Report, in full, each line of the material below in which the string "туда" occurs.

-- Extracted data follows --

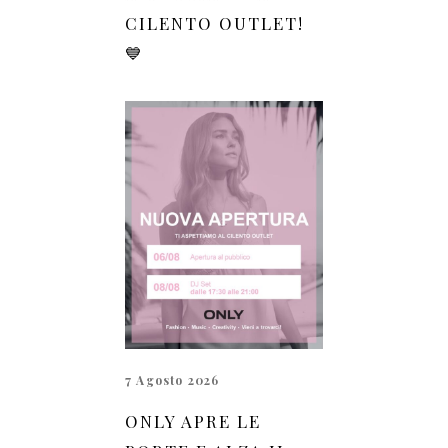
CILENTO OUTLET!
💙
7 Agosto 2026
ONLY APRE LE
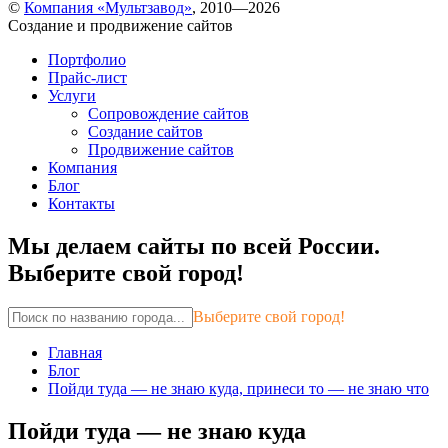
©
Компания «Мультзавод»
, 2010—2026
Создание и продвижение сайтов
Портфолио
Прайс-лист
Услуги
Сопровождение сайтов
Создание сайтов
Продвижение сайтов
Компания
Блог
Контакты
Мы делаем сайты по всей России.
Выберите свой город!
Выберите свой город!
Главная
Блог
Пойди туда — не знаю куда, принеси то — не знаю что
Пойди туда — не знаю куда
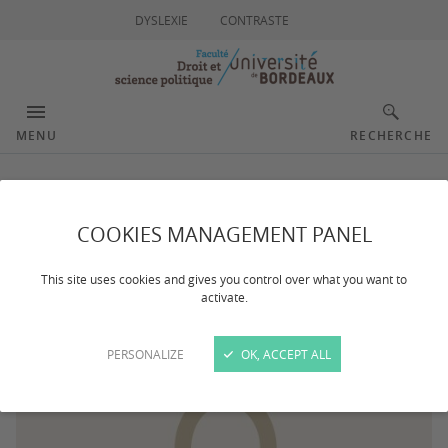
DYSLEXIE
CONTRASTE
MENU
RECHERCHE
Auzero Gilles
COOKIES MANAGEMENT PANEL
This site uses cookies and gives you control over what you want to
activate.
PERSONALIZE
OK, ACCEPT ALL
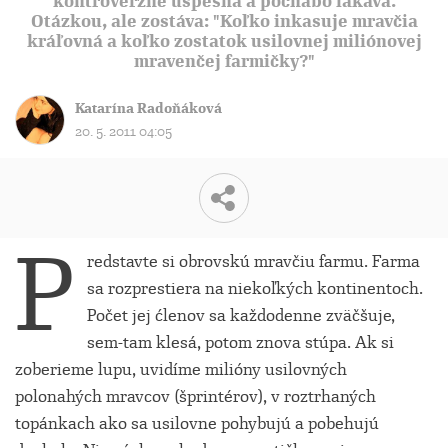
kontroverzne úspešná a pochabo lákavá.
Otázkou, ale zostáva: "Koľko inkasuje mravčia
kráľovná a koľko zostatok usilovnej miliónovej
mravenčej farmičky?"
Katarína Radoňáková
20. 5. 2011 04:05
P
redstavte si obrovskú mravčiu farmu. Farma
sa rozprestiera na niekoľkých kontinentoch.
Počet jej ćlenov sa každodenne zväčšuje,
sem-tam klesá, potom znova stúpa. Ak si
zoberieme lupu, uvidíme milióny usilovných
polonahých mravcov (šprintérov), v roztrhaných
topánkach ako sa usilovne pohybujú a pobehujú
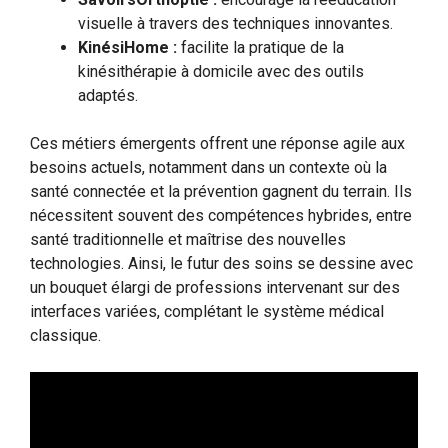
visuelle à travers des techniques innovantes.
KinésiHome :
facilite la pratique de la
kinésithérapie à domicile avec des outils
adaptés.
Ces métiers émergents offrent une réponse agile aux
besoins actuels, notamment dans un contexte où la
santé connectée et la prévention gagnent du terrain. Ils
nécessitent souvent des compétences hybrides, entre
santé traditionnelle et maîtrise des nouvelles
technologies. Ainsi, le futur des soins se dessine avec
un bouquet élargi de professions intervenant sur des
interfaces variées, complétant le système médical
classique.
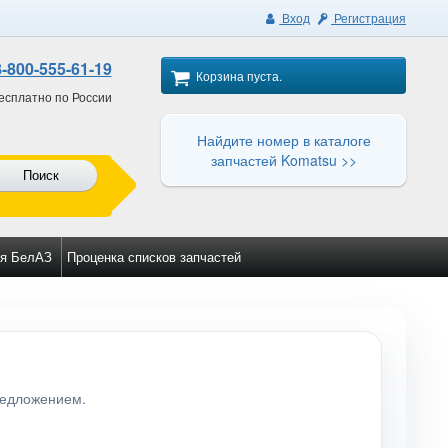
Вход
Регистрация
8-800-555-61-19
Корзина пуста.
есплатно по России
Найдите номер в каталоге
запчастей Komatsu >>
Поиск
я БелАЗ
Проценка списков запчастей
редложением.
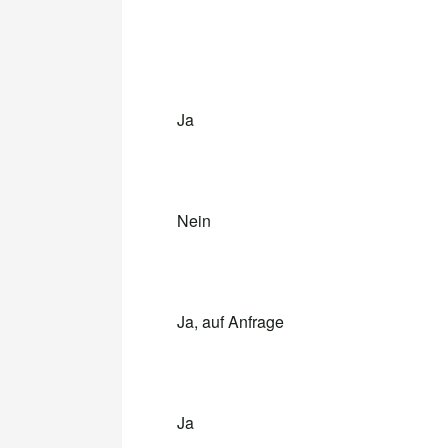
Ja
Nein
Ja, auf Anfrage
Ja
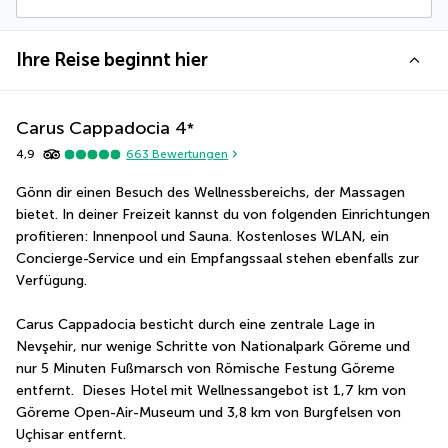
Ihre Reise beginnt hier
Carus Cappadocia
4
*
4,9
663
Bewertungen
Gönn dir einen Besuch des Wellnessbereichs, der Massagen 
bietet. In deiner Freizeit kannst du von folgenden Einrichtungen 
profitieren: Innenpool und Sauna. Kostenloses WLAN, ein 
Concierge-Service und ein Empfangssaal stehen ebenfalls zur 
Verfügung.
Carus Cappadocia besticht durch eine zentrale Lage in 
Nevşehir, nur wenige Schritte von Nationalpark Göreme und 
nur 5 Minuten Fußmarsch von Römische Festung Göreme 
entfernt.  Dieses Hotel mit Wellnessangebot ist 1,7 km von 
Göreme Open-Air-Museum und 3,8 km von Burgfelsen von 
Uçhisar entfernt.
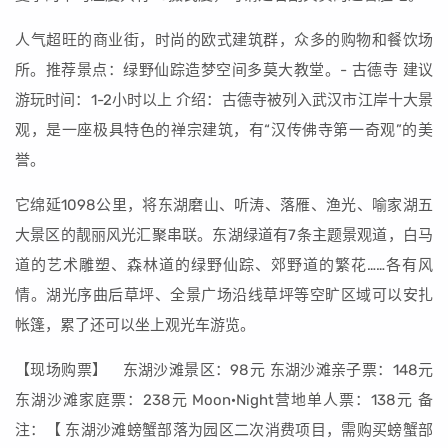
人气超旺的商业街，时尚的欧式建筑群，众多的购物和餐饮场
所。推荐景点：绿野仙踪造梦空间多莫大教堂。- 古德寺 建议
游玩时间：1-2小时以上 介绍：古德寺被列入武汉市江岸十大景
观，是一座极具特色的禅宗建筑，有“汉传佛寺第一奇观”的美
誉。
它绵延1098公里，将东湖磨山、听涛、落雁、渔光、喻家湖五
大景区的靓丽风光汇聚串联。东湖绿道有7条主题景观道，白马
道的艺术雕塑、森林道的绿野仙踪、郊野道的繁花……各有风
情。湖光序曲后草坪、全景广场沿线草坪等空旷区域可以安扎
帐篷，累了还可以坐上观光车游览。
【现场购票】 东湖沙滩景区：98元 东湖沙滩亲子票：148元
东湖沙滩家庭票：238元 Moon·Night营地单人票：138元 备
注：【 东湖沙滩螃蟹部落为园区二次消费项目，需购买螃蟹部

-- Extracted data concluded --

### Answer for the task
Пойди туда — не знаю куда, принеси то — не знаю что
Пойди туда — не знаю куда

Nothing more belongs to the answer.